Michael Leede and his sister, designer Katie Leede, spent many summers in a special family house on the coast of Maine called Skylands. Years later, when Michael asked his sister to help design a Denver house for his family, the siblings had that particular home in mind. Today, the world knows Skylands as one of Martha Stewart’s oft-published residences, but it was originally designed in the 1920s by architect Duncan Candler for Edsel and Eleanor Ford. And, for many years, it was a haven for the Leede family. “It was our magical place,” Katie says. “We had it for close to 20 summers, and we loved the flow and feeling of that house, and the quality of its materials.” Michael adds, “It had well-proportioned rooms, but nothing overly grand—it’s a very livable, classic design.”
To recreate the feeling of Skylands while also drawing inspiration from Katie’s former Santa Monica home, Michael asked architect Mark Wellen (who worked on the Maine house when the Leede family owned it), the late general contractor Mike Floyd of Kane Creek Construction and his sister to create the new residence. The design team was charged with capturing the spirit of the homes, as opposed to replicating them.
Wellen chose to keep the plan clear and simple by using a strong axial arrangement. “There’s a certain amount of drama when you walk through the front door and into the high-ceiling space,” he says. “Then, as you go into the living room, the axis creates views in all directions.” The architect also gave the brand-new house a sense of gravitas with elements found in classic homes, such as thick walls that allow inset windows and doors. “We tried to make the detailing basic and timeless,” he says. “I’m a strong believer that a house should be the framework for the way people live their lives. The details of this house are a great backdrop for the family’s furniture and art.”
It is a considerable collection, as the home contains not only family memories, but many physical keepsakes as well.
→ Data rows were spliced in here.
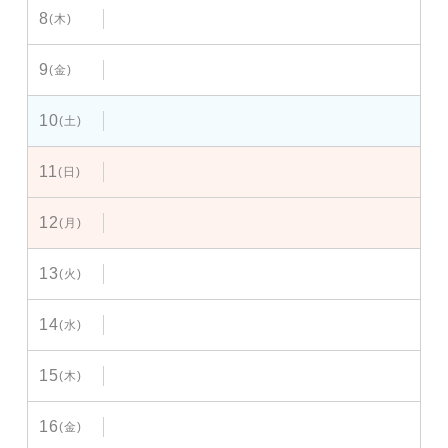
8
(木)
9
(金)
10
(土)
11
(日)
12
(月)
13
(火)
14
(水)
15
(木)
16
(金)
Michael and Katie’s mother—a woman with a discerning eye for design—happened to be creating a more contemporary interior at her house while her son’s new home was being designed, so she gave many of her vintage pieces to him and her daughter-in-law, Teresa. “My mom had gotten several wonderful old pieces from Hyde Park Antiques when I was 15—including the entry console and mirror,” the designer says. “After that, she went on a big collecting tear. When all of these beautiful things became available, it was just a matter of figuring out what could go where.”
Katie had more than antiques to consider—their mother provided a healthy dose of modern furniture as well as the classic items. And it’s the mix that provides the home with soulfulness. The dining room, for example, features Brno dining chairs by Mies van der Rohe. “Those are the type of chairs that we grew up with around our dining room table,” says Katie. That’s not to say they are exactly the same. The designer notes: “I put an olive brown linen velvet on these, which my mother would never do, she always had them with the classic black leather.”
The room also contains statement-making contemporary notes. “The Jasper Johns Numbers were collected by my parents, and they look great on the dining room’s polished plaster wall,” Katie says. A gold-leaf ceiling floats above it all. “We had a painter on a ladder for four days, applying these little gilt squares to the ceiling,” Teresa says. “It adds a special pop and a bit of chic.”
Throughout, textiles add color and texture. Fabrics by designers such as Brigitte Singh and Robert Kime mix with the designer’s own line, as well as family heirlooms. “There’s an antique tapestry in the entry that was the first major piece my mom bought,” Katie says. “It was a centerpiece of Michael and Teresa’s wedding.” And, in 2019, it served the same function when the couple’s son married.
Meanwhile, a family quilt hangs on the bedroom wall. “My mother is an avid collector, and while at Skylands she became obsessed with quilts,” Katie says. “She accumulated around 200, and this one is a particular favorite of my mother’s.” The myriad of family treasures looks right at home in the airy yet intimate spaces. “This house feels solid yet cozy—and that’s the way Skylands was,” says the designer.
And now the house is ready for the next generation of Leedes. “We wanted a house that was comfortable for our family,” says Teresa. “Our son and his wife are expecting a baby this summer, so as our family grows this house will be able to accommodate all of us. It’s a great place for making memories.”